China Focus: Institutional reform progress at a glance
BEIJING, May 11 (Xinhua) -- China's latest institutional reform is massive in scale, and its implementation has been swift.
In about two months, all but one of 32 new or restructured entities -- from ministries of the State Council to departments of the Communist Party of China (CPC) -- have started operating. Offices have opened, staff have been reshuffled and better public services have been launched.
Institutional reform was considered as early as 2015. The plan was eventually adopted at the third plenary session of the 19th CPC Central Committee in February.
Action began in late March with the release of the plan, touching upon a wide range of entities in the Party and state structure.
Since 1981, China has reformed the Party central departments four times, and the State Council structure seven times. But none has been comparable to the latest reform in its scale, depth, and shake-up of vested interests, an observer said.
The leadership has said the reform would "fundamentally" deal with institutional obstacles to reshape the Party and state structure to fit the long-term development needs of the Party and the state. The reform is seen to strengthen Party leadership, rule of law, natural resources management, environmental protection, market supervision, and cultural sector supervision.
All institutional changes need to be completed by the end of 2018 at the central and provincial levels, and most at the local level must be finished by March 2019.
Here is a look at some of the progress.
On April 10, the Ministry of Natural Resources was launched, absorbing eight former departments and tasked to better protect the ecosystem and manage natural resources.
On April 16, the Ministry of Emergency Management was formed. It is a "super ministry" taking over the functions of a whopping 13 departments and agencies. The ministry, mandated to protect life and property, has set up a 24-hour emergency response system to cope with natural disasters or major workplace accidents.
On the same day, the new Ministry of Veteran Affairs formally started operation.

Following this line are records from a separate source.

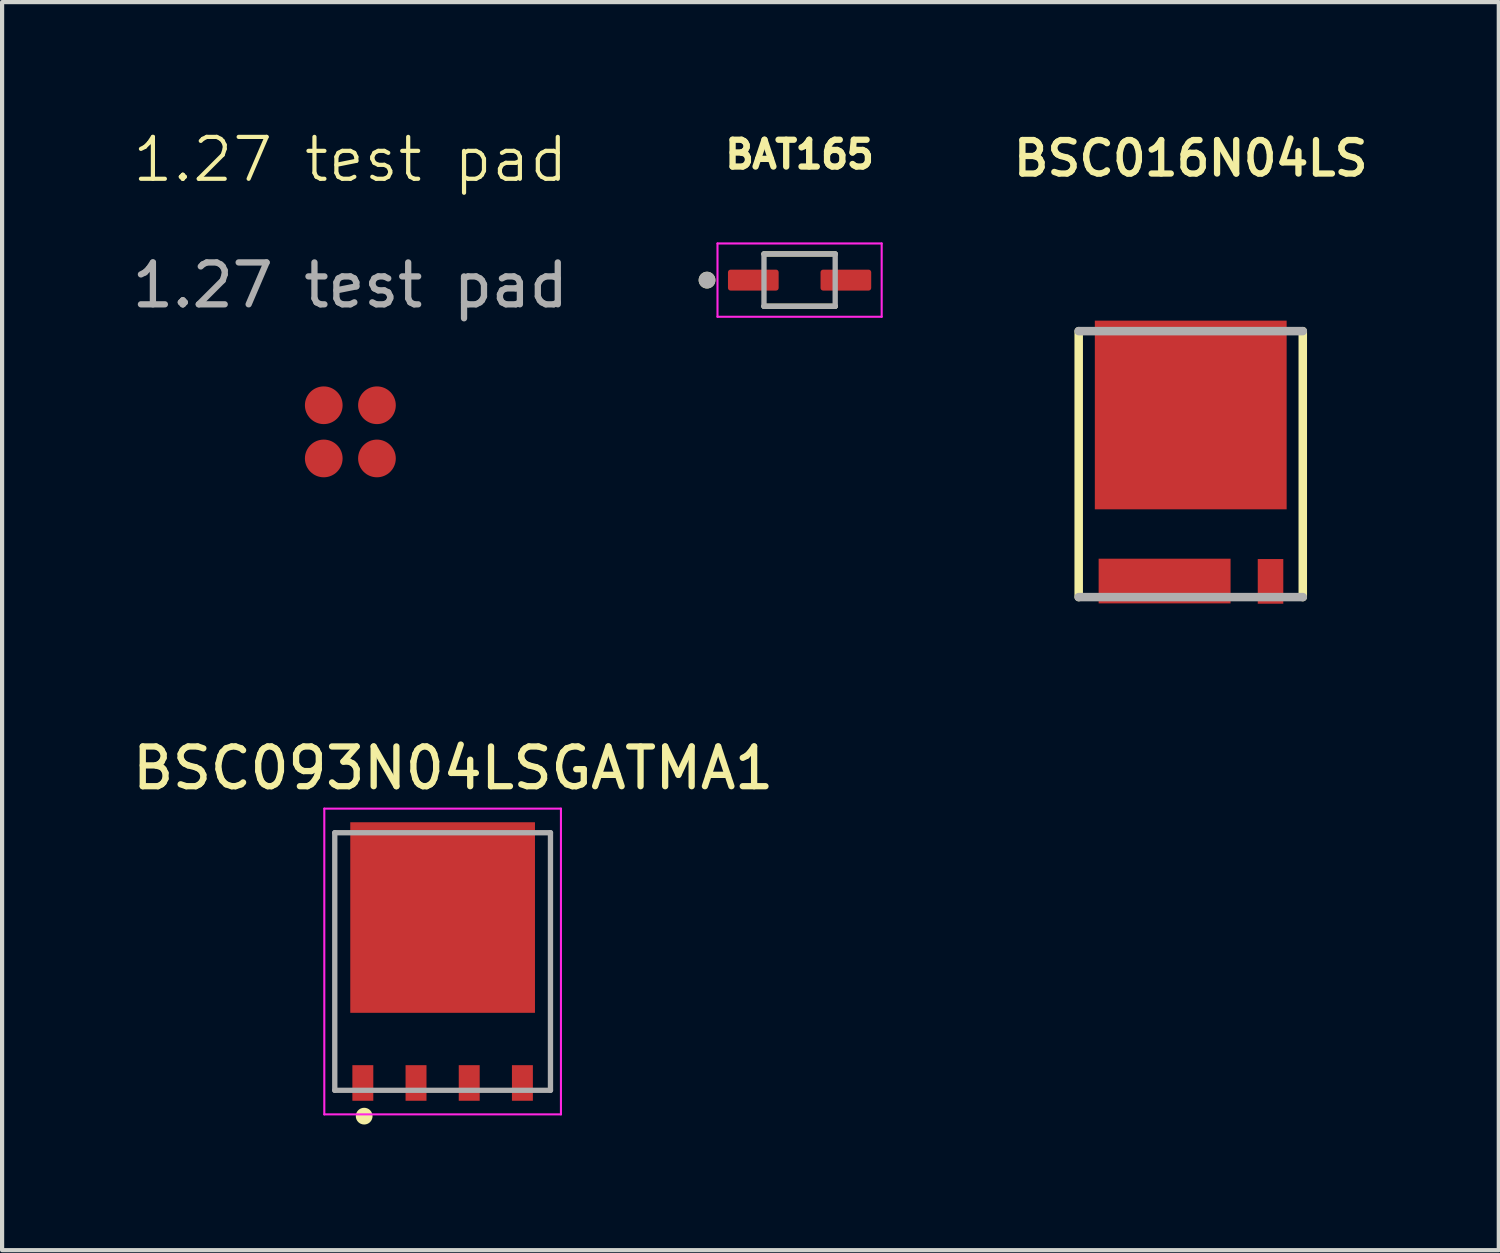
<source format=kicad_pcb>
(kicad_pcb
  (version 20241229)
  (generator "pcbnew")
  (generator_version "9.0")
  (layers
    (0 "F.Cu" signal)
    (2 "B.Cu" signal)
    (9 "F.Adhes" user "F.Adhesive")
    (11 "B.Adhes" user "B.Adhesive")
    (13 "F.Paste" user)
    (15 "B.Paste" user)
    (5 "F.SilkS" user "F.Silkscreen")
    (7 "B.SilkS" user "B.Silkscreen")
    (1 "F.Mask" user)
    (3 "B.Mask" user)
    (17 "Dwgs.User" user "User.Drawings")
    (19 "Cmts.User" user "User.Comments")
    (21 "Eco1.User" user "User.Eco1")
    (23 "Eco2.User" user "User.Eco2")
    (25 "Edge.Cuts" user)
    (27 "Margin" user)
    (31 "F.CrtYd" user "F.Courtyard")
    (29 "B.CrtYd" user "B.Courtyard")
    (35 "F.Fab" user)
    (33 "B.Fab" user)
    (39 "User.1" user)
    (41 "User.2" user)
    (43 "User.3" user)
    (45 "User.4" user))
  (footprint "BAT165"
    (layer "F.Cu")
    (at 16.041 3.638)
    (property "Reference" "BAT165" (at 0 -3 0) (layer "F.SilkS") (effects (font (size 0.64 0.64) (thickness 0.15))))
    (attr smd)
    (fp_line (start -0.85 0.625) (end 0.85 0.625) (stroke (width 0.127) (type solid)) (layer "F.SilkS"))
    (fp_line (start 0.85 -0.625) (end -0.85 -0.625) (stroke (width 0.127) (type solid)) (layer "F.SilkS"))
    (fp_circle (center -2.21 0) (end -2.11 0) (stroke (width 0.2) (type solid)) (fill no) (layer "F.SilkS"))
    (fp_line (start -1.96 -0.875) (end -1.96 0.875) (stroke (width 0.05) (type solid)) (layer "F.CrtYd"))
    (fp_line (start -1.96 0.875) (end 1.96 0.875) (stroke (width 0.05) (type solid)) (layer "F.CrtYd"))
    (fp_line (start 1.96 -0.875) (end -1.96 -0.875) (stroke (width 0.05) (type solid)) (layer "F.CrtYd"))
    (fp_line (start 1.96 0.875) (end 1.96 -0.875) (stroke (width 0.05) (type solid)) (layer "F.CrtYd"))
    (fp_line (start -0.85 -0.625) (end -0.85 0.625) (stroke (width 0.127) (type solid)) (layer "F.Fab"))
    (fp_line (start -0.85 0.625) (end 0.85 0.625) (stroke (width 0.127) (type solid)) (layer "F.Fab"))
    (fp_line (start 0.85 -0.625) (end -0.85 -0.625) (stroke (width 0.127) (type solid)) (layer "F.Fab"))
    (fp_line (start 0.85 0.625) (end 0.85 -0.625) (stroke (width 0.127) (type solid)) (layer "F.Fab"))
    (fp_circle (center -2.21 0) (end -2.11 0) (stroke (width 0.2) (type solid)) (fill no) (layer "F.Fab"))
    (pad "1" smd roundrect (at -1.105 0) (size 1.21 0.5) (layers "F.Cu" "F.Mask" "F.Paste") (roundrect_rratio 0.125))
    (pad "2" smd roundrect (at 1.105 0) (size 1.21 0.5) (layers "F.Cu" "F.Mask" "F.Paste") (roundrect_rratio 0.125)))
  (footprint "1.27 test pad"
    (layer "F.Cu")
    (at 5.315 7.261)
    (property "Reference" "1.27 test pad" (at 0 -6.5 0) (unlocked yes) (layer "F.SilkS") (effects (font (size 1 1) (thickness 0.1))))
    (attr smd)
    (fp_text user "${REFERENCE}" (at 0 -3.5 0) (unlocked yes) (layer "F.Fab") (effects (font (size 1 1) (thickness 0.15))))
    (pad "1" smd circle (at -0.635 0.635) (size 0.9 0.9) (layers "F.Cu" "F.Mask"))
    (pad "2" smd circle (at -0.635 -0.635) (size 0.9 0.9) (layers "F.Cu" "F.Mask"))
    (pad "3" smd circle (at 0.635 -0.635) (size 0.9 0.9) (layers "F.Cu" "F.Mask"))
    (pad "4" smd circle (at 0.635 0.635) (size 0.9 0.9) (layers "F.Cu" "F.Mask")))
  (footprint "BSC093N04LSGATMA1"
    (layer "F.Cu")
    (at 7.518 19.907)
    (property "Reference" "BSC093N04LSGATMA1" (at 0.252 -4.617 0) (layer "F.SilkS") (effects (font (size 0.949 0.949) (thickness 0.15))))
    (attr smd)
    (fp_circle (center -1.873 3.692) (end -1.773 3.692) (stroke (width 0.2) (type solid)) (fill no) (layer "F.SilkS"))
    (fp_poly (pts (xy -2.158 -3.28) (xy -1.655 -3.28) (xy -1.655 -2.534) (xy -2.158 -2.534)) (stroke (width 0.01) (type solid)) (fill yes) (layer "F.Paste"))
    (fp_poly (pts (xy -2.108 2.53) (xy -1.705 2.53) (xy -1.705 3.285) (xy -2.108 3.285)) (stroke (width 0.01) (type solid)) (fill yes) (layer "F.Paste"))
    (fp_poly (pts (xy -1.602 -2.35) (xy -0.1 -2.35) (xy -0.1 -0.851) (xy -1.602 -0.851)) (stroke (width 0.01) (type solid)) (fill yes) (layer "F.Paste"))
    (fp_poly (pts (xy -1.601 -0.65) (xy -0.1 -0.65) (xy -0.1 0.851) (xy -1.601 0.851)) (stroke (width 0.01) (type solid)) (fill yes) (layer "F.Paste"))
    (fp_poly (pts (xy -0.886 -3.28) (xy -0.385 -3.28) (xy -0.385 -2.533) (xy -0.886 -2.533)) (stroke (width 0.01) (type solid)) (fill yes) (layer "F.Paste"))
    (fp_poly (pts (xy -0.837 2.53) (xy -0.435 2.53) (xy -0.435 3.288) (xy -0.837 3.288)) (stroke (width 0.01) (type solid)) (fill yes) (layer "F.Paste"))
    (fp_poly (pts (xy 0.1 -2.35) (xy 1.6 -2.35) (xy 1.6 -0.851) (xy 0.1 -0.851)) (stroke (width 0.01) (type solid)) (fill yes) (layer "F.Paste"))
    (fp_poly (pts (xy 0.1 -0.65) (xy 1.6 -0.65) (xy 1.6 0.852) (xy 0.1 0.852)) (stroke (width 0.01) (type solid)) (fill yes) (layer "F.Paste"))
    (fp_poly (pts (xy 0.385 -3.28) (xy 0.885 -3.28) (xy 0.885 -2.533) (xy 0.385 -2.533)) (stroke (width 0.01) (type solid)) (fill yes) (layer "F.Paste"))
    (fp_poly (pts (xy 0.436 2.53) (xy 0.835 2.53) (xy 0.835 3.285) (xy 0.436 3.285)) (stroke (width 0.01) (type solid)) (fill yes) (layer "F.Paste"))
    (fp_poly (pts (xy 1.658 -3.28) (xy 2.155 -3.28) (xy 2.155 -2.534) (xy 1.658 -2.534)) (stroke (width 0.01) (type solid)) (fill yes) (layer "F.Paste"))
    (fp_poly (pts (xy 1.708 2.53) (xy 2.105 2.53) (xy 2.105 3.285) (xy 1.708 3.285)) (stroke (width 0.01) (type solid)) (fill yes) (layer "F.Paste"))
    (fp_line (start -2.825 -3.65) (end 2.825 -3.65) (stroke (width 0.05) (type solid)) (layer "F.CrtYd"))
    (fp_line (start -2.825 3.65) (end -2.825 -3.65) (stroke (width 0.05) (type solid)) (layer "F.CrtYd"))
    (fp_line (start 2.825 -3.65) (end 2.825 3.65) (stroke (width 0.05) (type solid)) (layer "F.CrtYd"))
    (fp_line (start 2.825 3.65) (end -2.825 3.65) (stroke (width 0.05) (type solid)) (layer "F.CrtYd"))
    (fp_line (start -2.575 -3.075) (end 2.575 -3.075) (stroke (width 0.127) (type solid)) (layer "F.Fab"))
    (fp_line (start -2.575 3.075) (end -2.575 -3.075) (stroke (width 0.127) (type solid)) (layer "F.Fab"))
    (fp_line (start 2.575 -3.075) (end 2.575 3.075) (stroke (width 0.127) (type solid)) (layer "F.Fab"))
    (fp_line (start 2.575 3.075) (end -2.575 3.075) (stroke (width 0.127) (type solid)) (layer "F.Fab"))
    (pad "1" smd rect (at -1.905 2.9) (size 0.5 0.85) (layers "F.Cu" "F.Mask"))
    (pad "2" smd rect (at -0.635 2.9) (size 0.5 0.85) (layers "F.Cu" "F.Mask"))
    (pad "3" smd rect (at 0.635 2.9) (size 0.5 0.85) (layers "F.Cu" "F.Mask"))
    (pad "4" smd rect (at 1.905 2.9) (size 0.5 0.85) (layers "F.Cu" "F.Mask"))
    (pad "5" smd rect (at 0 -1.05) (size 4.41 4.55) (layers "F.Cu" "F.Mask")))
  (footprint "BSC016N04LS"
    (layer "F.Cu")
    (at 25.38 8.031)
    (property "Reference" "BSC016N04LS" (at 0 -7.3 180) (layer "F.SilkS") (effects (font (size 0.8 0.8) (thickness 0.15))))
    (attr smd)
    (fp_poly (pts (xy -2.363 -2.565) (xy 2.363 -2.565) (xy 2.363 1.172) (xy -2.363 1.172)) (stroke (width 0.01) (type solid)) (fill yes) (layer "F.Mask"))
    (fp_poly (pts (xy -2.305 -3.535) (xy -1.505 -3.535) (xy -1.505 -2.565) (xy -2.305 -2.565)) (stroke (width 0.01) (type solid)) (fill yes) (layer "F.Mask"))
    (fp_poly (pts (xy -2.294 2.157) (xy -1.494 2.157) (xy -1.494 3.427) (xy -2.294 3.427)) (stroke (width 0.01) (type solid)) (fill yes) (layer "F.Mask"))
    (fp_poly (pts (xy -1.035 -3.535) (xy -0.235 -3.535) (xy -0.235 -2.565) (xy -1.035 -2.565)) (stroke (width 0.01) (type solid)) (fill yes) (layer "F.Mask"))
    (fp_poly (pts (xy -1.024 2.157) (xy -0.224 2.157) (xy -0.224 3.427) (xy -1.024 3.427)) (stroke (width 0.01) (type solid)) (fill yes) (layer "F.Mask"))
    (fp_poly (pts (xy 0.235 -3.535) (xy 1.035 -3.535) (xy 1.035 -2.565) (xy 0.235 -2.565)) (stroke (width 0.01) (type solid)) (fill yes) (layer "F.Mask"))
    (fp_poly (pts (xy 0.246 2.157) (xy 1.046 2.157) (xy 1.046 3.427) (xy 0.246 3.427)) (stroke (width 0.01) (type solid)) (fill yes) (layer "F.Mask"))
    (fp_poly (pts (xy 1.505 -3.535) (xy 2.305 -3.535) (xy 2.305 -2.565) (xy 1.505 -2.565)) (stroke (width 0.01) (type solid)) (fill yes) (layer "F.Mask"))
    (fp_poly (pts (xy 1.505 2.165) (xy 2.305 2.165) (xy 2.305 3.435) (xy 1.505 3.435)) (stroke (width 0.01) (type solid)) (fill yes) (layer "F.Mask"))
    (fp_line (start -2.675 3.175) (end -2.675 -3.175) (stroke (width 0.203) (type solid)) (layer "F.SilkS"))
    (fp_line (start 2.675 -3.175) (end 2.675 3.175) (stroke (width 0.203) (type solid)) (layer "F.SilkS"))
    (fp_rect (start -1.716 2.3) (end -0.7 2.808) (stroke (width 0.01) (type solid)) (fill yes) (layer "F.Paste"))
    (fp_rect (start -0.516 2.3) (end 0.5 2.808) (stroke (width 0.01) (type solid)) (fill yes) (layer "F.Paste"))
    (fp_poly (pts (xy -2.286 -2.508) (xy 2.286 -2.508) (xy 2.286 1.075) (xy -2.286 1.075)) (stroke (width 0.01) (type solid)) (fill yes) (layer "F.Paste"))
    (fp_poly (pts (xy -2.159 -3.408) (xy -1.651 -3.408) (xy -1.651 -2.438) (xy -2.159 -2.438)) (stroke (width 0.01) (type solid)) (fill yes) (layer "F.Paste"))
    (fp_poly (pts (xy -2.148 2.284) (xy -1.64 2.284) (xy -1.64 3.3) (xy -2.148 3.3)) (stroke (width 0.01) (type solid)) (fill yes) (layer "F.Paste"))
    (fp_poly (pts (xy -0.889 -3.408) (xy -0.381 -3.408) (xy -0.381 -2.438) (xy -0.889 -2.438)) (stroke (width 0.01) (type solid)) (fill yes) (layer "F.Paste"))
    (fp_poly (pts (xy -0.878 2.284) (xy -0.37 2.284) (xy -0.37 3.3) (xy -0.878 3.3)) (stroke (width 0.01) (type solid)) (fill yes) (layer "F.Paste"))
    (fp_poly (pts (xy 0.381 -3.408) (xy 0.889 -3.408) (xy 0.889 -2.438) (xy 0.381 -2.438)) (stroke (width 0.01) (type solid)) (fill yes) (layer "F.Paste"))
    (fp_poly (pts (xy 0.392 2.284) (xy 0.9 2.284) (xy 0.9 3.3) (xy 0.392 3.3)) (stroke (width 0.01) (type solid)) (fill yes) (layer "F.Paste"))
    (fp_poly (pts (xy 1.651 -3.408) (xy 2.159 -3.408) (xy 2.159 -2.438) (xy 1.651 -2.438)) (stroke (width 0.01) (type solid)) (fill yes) (layer "F.Paste"))
    (fp_poly (pts (xy 1.651 2.292) (xy 2.159 2.292) (xy 2.159 3.308) (xy 1.651 3.308)) (stroke (width 0.01) (type solid)) (fill yes) (layer "F.Paste"))
    (fp_line (start -2.675 -3.175) (end 2.675 -3.175) (stroke (width 0.203) (type solid)) (layer "F.Fab"))
    (fp_line (start 2.675 3.175) (end -2.675 3.175) (stroke (width 0.203) (type solid)) (layer "F.Fab"))
    (pad "1-3" smd rect (at -0.624 2.792) (size 3.15 1.067) (layers "F.Cu"))
    (pad "4" smd rect (at 1.905 2.8) (size 0.61 1.067) (layers "F.Cu"))
    (pad "5-8" smd rect (at 0 -1.173) (size 4.58 4.505) (layers "F.Cu")))
  (gr_rect
    (start -3 -3)
    (end 32.735 26.799)
    (stroke (width 0.1) (type default))
    (fill no)
    (layer "Edge.Cuts")))
</source>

It will provide better service and protect the legal rights and interests of veterans to transform military service into one of the most dignified careers.
On April 20, the National Development and Reform Commission completed its "downsizing" exercise, trimming functions to focus on its main role in economic macro-management.
On the same day, the customs and quarantine offices were streamlined to cut procedures for checking parcels and travelers' carry-on luggage.
The leadership has demanded that there not be any massive job cuts. Employees whose positions have been cut should be assigned to new jobs, even if the process takes a while.
The State Immigration Administration, formed earlier in April, soon sprang into action. It has since announced simplified passport application procedures for Chinese citizens and waived visa requirements for tourists from 59 countries to visit the tropical island province of Hainan.
The administration was created to cope with China's fast-growing number of personnel exchanges. In 2017 alone, Chinese made 590 million trips abroad.
"The reform is intended to meet the people's ever-growing needs for a better life," said a senior immigration official.
The Ministry of Ecology and Environment, another new ministry, has begun a nationwide campaign to address water pollution in cities and fix sewage treatment facilities in towns.
Meanwhile, the national legislature has adopted a package of revisions to six laws to help them adapt to the demands of the reform.
Coordinated efforts are now being called for to advance the reform at central and local levels.
More changes are due to take place in the months to come as the reform continues.